- Born: Richard Starr Ross January 18, 1924 Richmond, Indiana
- Died: August 11, 2015 (aged 91) Baltimore, Maryland
- Education: Harvard University
- Occupations: Cardiologist, Dean of Johns Hopkins Medical School
- Spouse: Elizabeth McCracken Ross

= Richard S. Ross =

American cardiologist (1924–2015)

Richard Starr Ross (January 18, 1924 - August 11, 2015) was an American cardiologist and served as Dean of Johns Hopkins University's School of Medicine from 1975 to 1990. He examined Richard M. Nixon for the Watergate investigation.

Ross was born in Richmond, Indiana. After graduating from Richmond High School, he began his undergraduate studies at Harvard in 1942, and because of the accelerated academic program during World War II, he entered Harvard Medical School without finishing his undergraduate degree. He graduated cum laude in 1947, then moved to Baltimore, where he planned to spend a year on the Osler Medical Service at Hopkins as an intern and then return to Boston. In a 1974 interview with The Baltimore Sun, he said, "I fell in love with this place." After completing one year of his residency at Hopkins, Ross joined the Army Medical Corps and served as a captain and chief of cardiovascular medicine with the 141st General Hospital in the Far East during the Korean War. He returned to Hopkins in 1951 and after completing a second year of medical residency, returned to Harvard to serve as a fellow in physiology from 1952 to 1953, when he again returned to Hopkins as chief medical resident.

Ross became associated with Helen Taussig, a renowned pediatric cardiologist, who along with the surgeon Alfred Blalock and laboratory technician Vivien Thomas perfected the "blue baby" operation that established the field of cardiac surgery. Along with Taussig, he cared for adults with congenital heart disease who were coming from all across the world because of her renown. He also joined her in studying pulmonary hypertension in the young patents who had undergone the "blue baby" operation. Beginning his research in 1960, he developed and introduced an X-ray movie technique — coronary cineangiography — for diagnosing and studying methods to treat coronary artery and vascular heart disease. This technique has resulted in making it possible for cardiologists to obtain precise information on the structure of the heart arteries in living people. He became a staunch advocate of preventive medicine in forestalling heart disease. He urged physicians to counsel their patients in the three risk factors associated with heart disease: hypertension, cigarette smoking, and high cholesterol levels.

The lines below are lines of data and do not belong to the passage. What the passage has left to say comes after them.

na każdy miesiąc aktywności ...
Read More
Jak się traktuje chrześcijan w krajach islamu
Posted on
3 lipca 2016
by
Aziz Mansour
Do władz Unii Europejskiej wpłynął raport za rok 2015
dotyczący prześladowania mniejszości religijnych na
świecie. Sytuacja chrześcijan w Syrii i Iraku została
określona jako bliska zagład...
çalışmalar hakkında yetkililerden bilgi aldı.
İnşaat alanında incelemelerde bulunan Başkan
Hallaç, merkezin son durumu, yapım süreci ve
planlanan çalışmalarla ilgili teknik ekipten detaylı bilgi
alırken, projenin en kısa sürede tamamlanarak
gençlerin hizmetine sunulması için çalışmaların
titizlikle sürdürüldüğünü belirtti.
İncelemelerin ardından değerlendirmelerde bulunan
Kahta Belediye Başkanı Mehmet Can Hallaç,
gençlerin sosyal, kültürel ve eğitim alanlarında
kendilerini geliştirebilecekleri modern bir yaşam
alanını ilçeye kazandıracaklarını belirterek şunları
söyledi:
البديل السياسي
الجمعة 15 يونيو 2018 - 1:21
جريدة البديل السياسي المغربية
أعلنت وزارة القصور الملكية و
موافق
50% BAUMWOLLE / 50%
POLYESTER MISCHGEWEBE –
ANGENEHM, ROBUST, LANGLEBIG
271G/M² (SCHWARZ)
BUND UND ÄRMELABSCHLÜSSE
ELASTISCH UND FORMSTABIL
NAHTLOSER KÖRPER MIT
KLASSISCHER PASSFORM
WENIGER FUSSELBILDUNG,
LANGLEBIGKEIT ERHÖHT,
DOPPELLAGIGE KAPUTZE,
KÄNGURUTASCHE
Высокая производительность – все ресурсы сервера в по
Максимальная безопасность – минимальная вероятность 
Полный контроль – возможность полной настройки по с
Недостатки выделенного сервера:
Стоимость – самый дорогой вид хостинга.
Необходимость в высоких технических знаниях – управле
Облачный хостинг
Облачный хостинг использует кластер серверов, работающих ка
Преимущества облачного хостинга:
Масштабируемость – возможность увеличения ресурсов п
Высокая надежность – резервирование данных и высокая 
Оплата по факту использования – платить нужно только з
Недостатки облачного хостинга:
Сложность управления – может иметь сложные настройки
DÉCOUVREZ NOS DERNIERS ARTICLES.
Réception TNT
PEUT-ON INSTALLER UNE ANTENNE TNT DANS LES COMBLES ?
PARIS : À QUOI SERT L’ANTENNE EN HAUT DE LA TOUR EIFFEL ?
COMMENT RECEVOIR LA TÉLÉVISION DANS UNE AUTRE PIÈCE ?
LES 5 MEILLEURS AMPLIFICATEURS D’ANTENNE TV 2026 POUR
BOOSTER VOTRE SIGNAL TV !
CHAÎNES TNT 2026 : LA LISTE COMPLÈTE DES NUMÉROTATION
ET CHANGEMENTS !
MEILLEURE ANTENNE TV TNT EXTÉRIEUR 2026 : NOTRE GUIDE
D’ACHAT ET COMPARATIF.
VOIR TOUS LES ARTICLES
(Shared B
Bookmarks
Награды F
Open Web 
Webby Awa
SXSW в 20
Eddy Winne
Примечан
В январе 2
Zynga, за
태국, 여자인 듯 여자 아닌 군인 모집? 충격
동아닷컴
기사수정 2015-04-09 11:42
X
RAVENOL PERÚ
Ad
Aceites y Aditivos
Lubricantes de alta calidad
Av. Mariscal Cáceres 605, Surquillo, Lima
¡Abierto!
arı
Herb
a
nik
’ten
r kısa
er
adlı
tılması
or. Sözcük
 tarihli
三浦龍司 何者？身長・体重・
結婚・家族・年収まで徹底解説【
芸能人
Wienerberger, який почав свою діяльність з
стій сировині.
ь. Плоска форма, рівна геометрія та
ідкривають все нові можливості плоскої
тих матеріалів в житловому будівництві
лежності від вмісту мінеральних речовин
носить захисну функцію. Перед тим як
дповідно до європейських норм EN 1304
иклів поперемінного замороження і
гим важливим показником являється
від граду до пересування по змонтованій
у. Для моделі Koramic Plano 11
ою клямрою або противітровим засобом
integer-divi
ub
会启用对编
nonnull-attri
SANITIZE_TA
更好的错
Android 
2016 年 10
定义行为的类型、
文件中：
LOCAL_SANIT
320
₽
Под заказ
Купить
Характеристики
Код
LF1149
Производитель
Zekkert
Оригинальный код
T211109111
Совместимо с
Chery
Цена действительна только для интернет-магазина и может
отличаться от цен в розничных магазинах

Ross moved through the school's academic ranks, achieving directorship of the cardiology division at Johns Hopkins in 1961, head of its Wellcome Research Laboratory and full professorship in the medical school in 1965. He was named the Clayton Professor of Cardiovascular Disease in 1969. He served as president of the American Heart Association from 1973 to 1974.

Ross' expertise in cardiology was such that in 1974, he was one of three physicians asked by Judge John Sirica, chief judge of the U.S. District Court in Washington, to examine former U.S. president Richard M. Nixon at his home in San Clemente, California, to see if he was fit enough to testify at the Watergate hearings. They unanimously concluded that the former president was too ill to travel to Washington. Ross died of complications related to Parkinson's disease at his home in Baltimore, Maryland on August 11, 2015.